## Assignment
From the entries below, gather every line containing the string "backpack".
-----
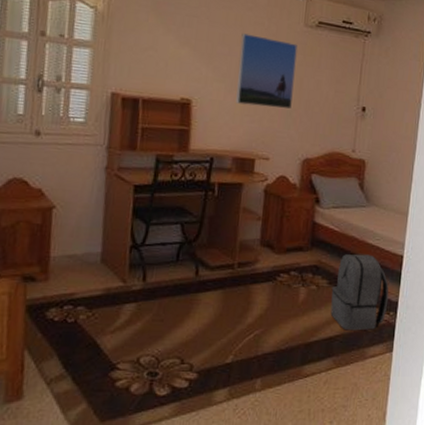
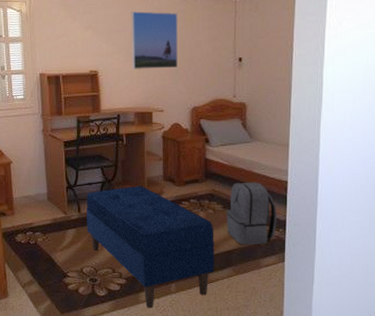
bench: none [151,249,316,413] -> present [86,185,214,309]

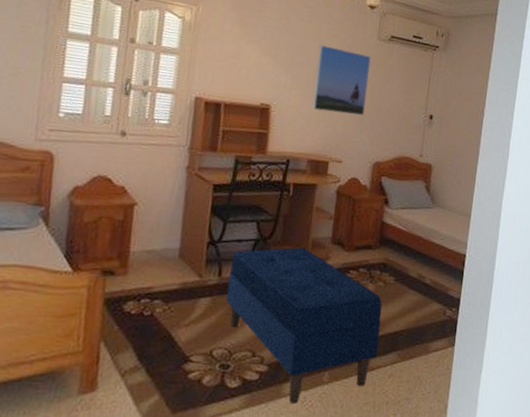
backpack: present [226,182,277,245] -> none [396,252,452,326]

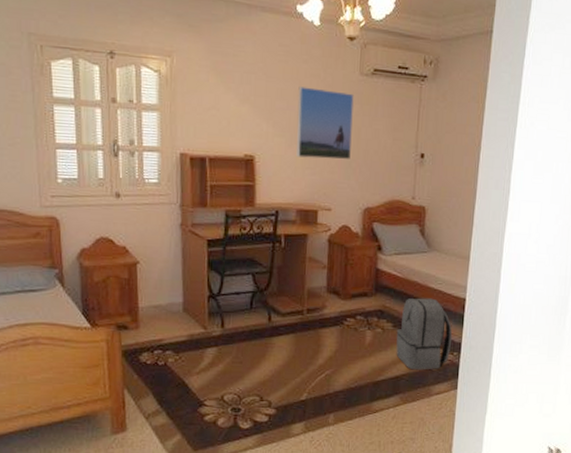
bench: present [226,247,382,405] -> none [231,297,382,444]
backpack: none [396,252,452,326] -> present [396,298,453,370]

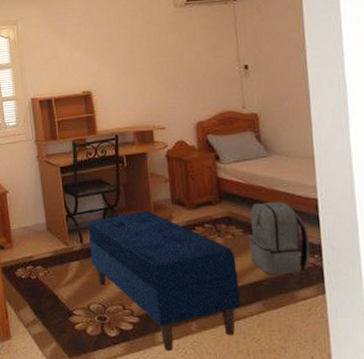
bench: none [231,297,382,444] -> present [88,210,241,352]
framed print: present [296,86,354,160] -> none [121,24,177,87]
-----
## Response area
backpack: present [226,182,277,245] -> none [396,252,452,326]
backpack: none [396,252,452,326] -> present [396,298,453,370]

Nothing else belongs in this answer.